The sculptor Ken Harrison (Richard Dreyfuss) is badly injured in a car accident and finds himself in the middle of life permanently paralyzed below the neck and dependent on others for his care and survival. Ken is a strong-minded, passionate man totally dedicated to his art, and he decides he does not want to go on with the compromised, highly dependent life that his doctors, his girlfriend Pat (Janet Eilber), and others urge on him. He breaks up with Pat and fights to be released from the hospital, to gain control of his life in order to stop the care that keeps him alive and unhappy.
His antagonist is the hospital's medical director Dr. Emerson (John Cassavetes), who believes in preserving life no matter what, and so tries to get Ken committed as clinically depressed. Ken's attending physician, Dr. Scott (Christine Lahti), begins with the establishment but gradually moves toward Ken's position.
The film ends with the judge at a legal hearing deciding that Ken is not clinically depressed and that he thus has the right to refuse treatment and be discharged. In the last scene, Ken lies in a hospital bed framed by his own sculptural realization of the forearm and hand of God from Michelangelo's Creation of Man.
This medical thriller begins with two crazed naked men escaping from an unmarked urban institutional building. One of them winds up in the Gramercy Hospital (NYC) Emergency Room under the care of the young Dr. Guy Luthan (Hugh Grant).
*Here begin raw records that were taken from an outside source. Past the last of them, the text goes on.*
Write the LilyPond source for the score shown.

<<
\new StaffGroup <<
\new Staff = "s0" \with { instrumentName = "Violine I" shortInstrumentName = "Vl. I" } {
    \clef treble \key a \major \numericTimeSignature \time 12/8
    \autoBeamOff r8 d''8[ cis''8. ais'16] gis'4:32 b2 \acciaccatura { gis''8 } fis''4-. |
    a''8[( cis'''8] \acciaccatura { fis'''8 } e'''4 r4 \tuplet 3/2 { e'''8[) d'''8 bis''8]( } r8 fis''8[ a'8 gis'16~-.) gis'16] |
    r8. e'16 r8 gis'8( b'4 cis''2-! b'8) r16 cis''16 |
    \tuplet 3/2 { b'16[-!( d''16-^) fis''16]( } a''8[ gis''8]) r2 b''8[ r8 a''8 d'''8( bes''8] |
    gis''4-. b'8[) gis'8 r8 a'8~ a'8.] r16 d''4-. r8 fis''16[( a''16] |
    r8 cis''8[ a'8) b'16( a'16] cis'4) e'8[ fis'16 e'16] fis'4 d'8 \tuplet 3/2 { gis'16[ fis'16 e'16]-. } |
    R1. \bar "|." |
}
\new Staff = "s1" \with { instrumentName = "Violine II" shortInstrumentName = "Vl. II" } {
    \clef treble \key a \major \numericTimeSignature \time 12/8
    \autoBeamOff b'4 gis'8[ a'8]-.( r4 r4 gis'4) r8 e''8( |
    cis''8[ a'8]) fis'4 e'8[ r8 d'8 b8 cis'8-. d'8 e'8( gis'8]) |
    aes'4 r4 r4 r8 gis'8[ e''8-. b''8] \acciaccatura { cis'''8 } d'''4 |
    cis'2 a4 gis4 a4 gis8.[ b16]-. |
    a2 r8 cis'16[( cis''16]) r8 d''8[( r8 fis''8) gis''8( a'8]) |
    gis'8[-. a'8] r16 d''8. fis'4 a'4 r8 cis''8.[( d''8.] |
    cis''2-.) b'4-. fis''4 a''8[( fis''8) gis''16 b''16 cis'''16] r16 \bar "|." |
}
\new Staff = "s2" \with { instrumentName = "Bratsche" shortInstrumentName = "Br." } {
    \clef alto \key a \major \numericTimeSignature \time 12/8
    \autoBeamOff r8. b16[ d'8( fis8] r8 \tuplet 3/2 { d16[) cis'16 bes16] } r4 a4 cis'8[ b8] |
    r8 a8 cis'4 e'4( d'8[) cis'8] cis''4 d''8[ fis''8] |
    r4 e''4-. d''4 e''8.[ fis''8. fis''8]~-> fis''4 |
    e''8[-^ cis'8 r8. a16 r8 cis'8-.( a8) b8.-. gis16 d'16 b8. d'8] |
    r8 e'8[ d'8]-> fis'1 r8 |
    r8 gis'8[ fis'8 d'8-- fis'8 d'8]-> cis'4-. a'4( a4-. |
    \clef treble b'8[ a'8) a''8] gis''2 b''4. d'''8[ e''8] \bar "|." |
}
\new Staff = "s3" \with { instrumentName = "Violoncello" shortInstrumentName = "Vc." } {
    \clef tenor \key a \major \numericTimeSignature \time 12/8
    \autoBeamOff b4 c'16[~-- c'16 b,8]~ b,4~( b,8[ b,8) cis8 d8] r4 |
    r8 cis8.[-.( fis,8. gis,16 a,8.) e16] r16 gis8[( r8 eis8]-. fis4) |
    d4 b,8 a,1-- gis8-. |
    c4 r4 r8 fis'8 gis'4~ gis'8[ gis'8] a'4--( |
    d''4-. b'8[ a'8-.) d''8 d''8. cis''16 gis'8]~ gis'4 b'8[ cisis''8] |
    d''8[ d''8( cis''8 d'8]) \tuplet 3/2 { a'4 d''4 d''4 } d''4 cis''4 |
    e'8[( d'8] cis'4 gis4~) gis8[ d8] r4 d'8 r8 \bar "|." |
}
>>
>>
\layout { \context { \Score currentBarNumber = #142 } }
The patient dies while exhibiting baffling symptoms and under suspicious circumstances. Dr. Luthan decides to investigate, against the advice of his boss, but with the assistance of ER nurse Jodie Trammel (Sarah Jessica Parker). Suddenly, police are breaking into his apartment and finding (obviously planted) cocaine. Luthan is fired by the hospital, his promising career apparently ruined by a faceless criminal conspiracy.
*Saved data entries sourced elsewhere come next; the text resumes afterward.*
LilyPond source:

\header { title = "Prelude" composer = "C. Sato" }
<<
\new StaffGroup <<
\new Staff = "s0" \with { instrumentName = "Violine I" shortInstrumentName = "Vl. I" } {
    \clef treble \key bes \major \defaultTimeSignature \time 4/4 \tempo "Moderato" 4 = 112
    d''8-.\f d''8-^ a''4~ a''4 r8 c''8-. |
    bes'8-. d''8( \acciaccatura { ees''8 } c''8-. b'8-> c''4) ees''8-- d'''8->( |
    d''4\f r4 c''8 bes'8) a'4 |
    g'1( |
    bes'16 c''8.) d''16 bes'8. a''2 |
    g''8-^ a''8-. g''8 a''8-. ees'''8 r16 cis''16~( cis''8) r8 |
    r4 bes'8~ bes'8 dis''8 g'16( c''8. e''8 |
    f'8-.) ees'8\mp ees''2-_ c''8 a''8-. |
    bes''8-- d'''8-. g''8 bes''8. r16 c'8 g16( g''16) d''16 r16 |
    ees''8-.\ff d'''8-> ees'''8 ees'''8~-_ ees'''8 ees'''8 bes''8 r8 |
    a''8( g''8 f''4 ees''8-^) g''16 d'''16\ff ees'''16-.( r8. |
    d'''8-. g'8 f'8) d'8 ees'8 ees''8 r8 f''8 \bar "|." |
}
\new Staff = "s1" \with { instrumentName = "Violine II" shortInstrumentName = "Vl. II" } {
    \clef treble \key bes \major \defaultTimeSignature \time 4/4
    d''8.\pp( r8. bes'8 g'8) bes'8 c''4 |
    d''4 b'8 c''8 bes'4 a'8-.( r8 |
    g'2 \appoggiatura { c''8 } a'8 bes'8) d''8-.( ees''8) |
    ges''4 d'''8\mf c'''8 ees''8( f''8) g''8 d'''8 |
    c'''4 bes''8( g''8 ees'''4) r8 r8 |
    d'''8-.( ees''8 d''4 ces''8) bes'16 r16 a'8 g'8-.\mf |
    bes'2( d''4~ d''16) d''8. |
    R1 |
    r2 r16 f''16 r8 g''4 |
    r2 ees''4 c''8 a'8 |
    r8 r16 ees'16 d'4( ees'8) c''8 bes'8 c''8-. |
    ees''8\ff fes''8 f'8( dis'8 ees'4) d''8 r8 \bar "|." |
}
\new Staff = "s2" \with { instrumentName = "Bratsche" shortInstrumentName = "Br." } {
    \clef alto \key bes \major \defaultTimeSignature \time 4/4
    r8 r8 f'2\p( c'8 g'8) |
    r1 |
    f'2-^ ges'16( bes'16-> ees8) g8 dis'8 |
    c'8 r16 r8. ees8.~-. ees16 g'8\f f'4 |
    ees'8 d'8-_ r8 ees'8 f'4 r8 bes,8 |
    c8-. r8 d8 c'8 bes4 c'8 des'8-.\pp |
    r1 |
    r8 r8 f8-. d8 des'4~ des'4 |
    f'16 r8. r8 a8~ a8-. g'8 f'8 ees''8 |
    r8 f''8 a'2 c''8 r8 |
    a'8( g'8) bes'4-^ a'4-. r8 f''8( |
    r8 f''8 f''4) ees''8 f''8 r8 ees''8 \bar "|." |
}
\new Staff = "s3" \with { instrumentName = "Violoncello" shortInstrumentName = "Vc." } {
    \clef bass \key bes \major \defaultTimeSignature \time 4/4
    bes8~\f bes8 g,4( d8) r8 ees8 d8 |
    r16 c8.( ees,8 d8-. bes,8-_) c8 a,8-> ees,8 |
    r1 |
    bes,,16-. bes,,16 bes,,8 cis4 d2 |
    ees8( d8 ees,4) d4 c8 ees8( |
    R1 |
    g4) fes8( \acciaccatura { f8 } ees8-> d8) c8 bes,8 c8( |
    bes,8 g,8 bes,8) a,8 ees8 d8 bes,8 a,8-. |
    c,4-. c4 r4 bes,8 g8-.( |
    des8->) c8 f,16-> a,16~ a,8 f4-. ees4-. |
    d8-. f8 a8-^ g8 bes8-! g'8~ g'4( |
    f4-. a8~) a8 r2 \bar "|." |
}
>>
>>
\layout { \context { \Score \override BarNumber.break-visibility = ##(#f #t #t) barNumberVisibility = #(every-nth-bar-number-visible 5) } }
Still intrigued by the mystery patient, Luthan follows some street leads that take him to the Inferno-like caverns underneath Grand Central Station and the homeless people who live there. He is pursued by armed agents, is wounded, and wakes up in a hospital bed paralyzed from the neck down. Enter the prize-laden Dr. Lawrence Myrick (Gene Hackman), who explains to Luthan that he is trying to develop a medical procedure that will regenerate human nerve tissue and has been secretly using the homeless as guinea pigs. He rationalizes this practice on the basis of its huge potential benefits and tries to enlist Luthan on his side, explaining that his paralysis is temporary (but under Myrick's control) and in part an attempt to stir up Luthan's empathy for the patients who could be helped by Myrick's procedure if it is developed.
Of course, Luthan escapes from the bed. On the way out he encounters Myrick and his armed agents in the lobby, where there is one last round in the ethical debate before Myrick is accidentally killed by one of his henchman. Luthan's career is reconstituted, he is awarded a fellowship, and the film ends with Myrick's widow standing at the gate of the NYU School of Medicine giving Myrick's data to Luthan, saying that her husband was trying to do good but in the wrong way. She hopes that Luthan will use the data in the right way. Luthan smilingly enters a stone building with "Neurology" carved in the lintel.